The problem
Write out exactly, and only, the lines from the one containing "X161131250Y-46609000D02*" through the last line of the listing below.

Records supplied
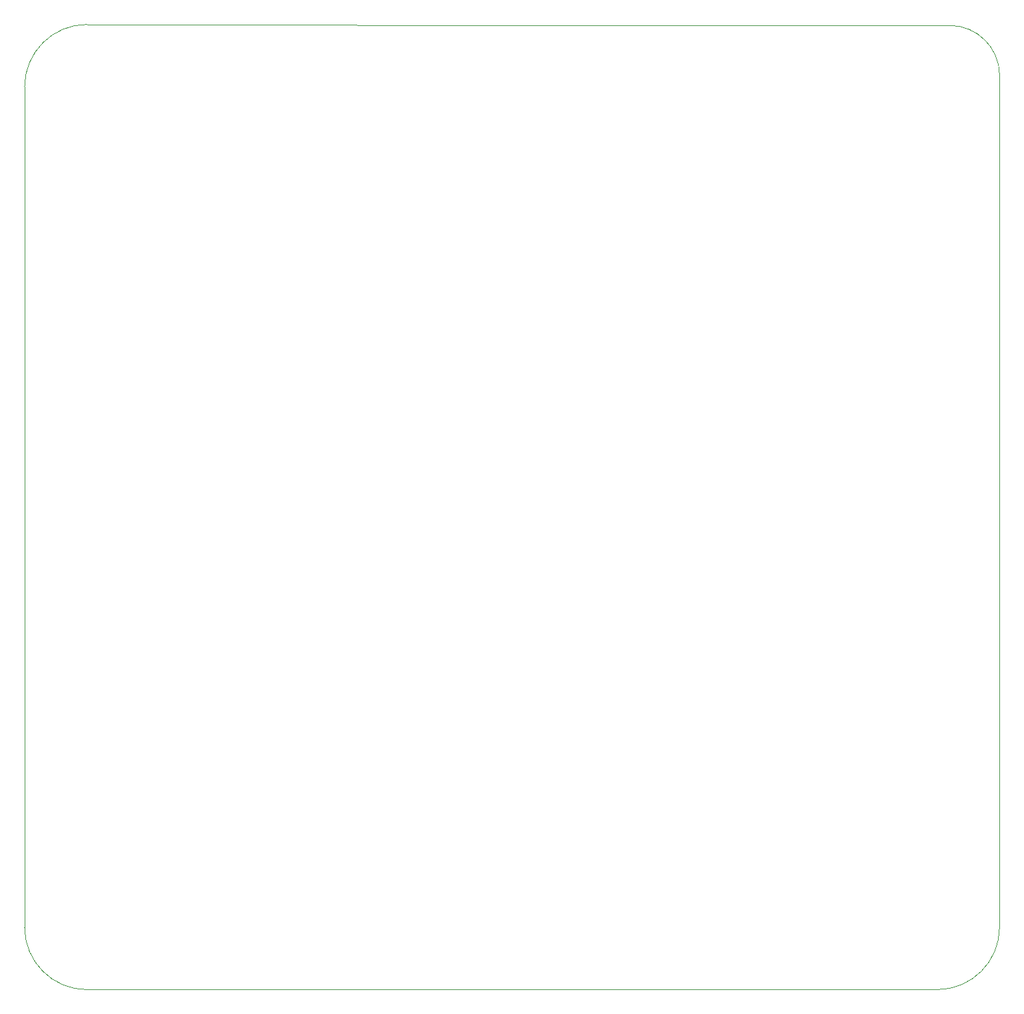
<source format=gbr>
G04 #@! TF.GenerationSoftware,KiCad,Pcbnew,(5.1.5)-3*
G04 #@! TF.CreationDate,2021-05-08T00:02:10-05:00*
G04 #@! TF.ProjectId,MacroPad,4d616372-6f50-4616-942e-6b696361645f,rev?*
G04 #@! TF.SameCoordinates,Original*
G04 #@! TF.FileFunction,Profile,NP*
%FSLAX46Y46*%
G04 Gerber Fmt 4.6, Leading zero omitted, Abs format (unit mm)*
G04 Created by KiCad (PCBNEW (5.1.5)-3) date 2021-05-08 00:02:10*
%MOMM*%
%LPD*%
G04 APERTURE LIST*
%ADD10C,0.050000*%
G04 APERTURE END LIST*
D10*
X167481250Y-161131250D02*
X167481250Y-157162500D01*
X51593750Y-169068750D02*
X159543750Y-169068750D01*
X167481250Y-161131250D02*
G75*
G02X159543750Y-169068750I-7937500J0D01*
G01*
X167481250Y-65881250D02*
X167481250Y-157162500D01*
X167481250Y-52959000D02*
X167481250Y-65881250D01*
X161131250Y-46609000D02*
G75*
G02X167481250Y-52959000I0J-6350000D01*
G01*
X132556250Y-46609000D02*
X161131250Y-46609000D01*
X120650000Y-46609000D02*
X132556250Y-46609000D01*
X51593750Y-46482000D02*
X120650000Y-46609000D01*
X43656250Y-80962500D02*
X43656250Y-54419500D01*
X43656250Y-54419500D02*
G75*
G02X51593750Y-46482000I7937500J0D01*
G01*
X43656250Y-161131250D02*
X43656250Y-80962500D01*
X51593750Y-169068750D02*
G75*
G02X43656250Y-161131250I0J7937500D01*
G01*
M02*

</source>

Solution for this problem
X161131250Y-46609000D02*
G75*
G02X167481250Y-52959000I0J-6350000D01*
G01*
X132556250Y-46609000D02*
X161131250Y-46609000D01*
X120650000Y-46609000D02*
X132556250Y-46609000D01*
X51593750Y-46482000D02*
X120650000Y-46609000D01*
X43656250Y-80962500D02*
X43656250Y-54419500D01*
X43656250Y-54419500D02*
G75*
G02X51593750Y-46482000I7937500J0D01*
G01*
X43656250Y-161131250D02*
X43656250Y-80962500D01*
X51593750Y-169068750D02*
G75*
G02X43656250Y-161131250I0J7937500D01*
G01*
M02*

</source>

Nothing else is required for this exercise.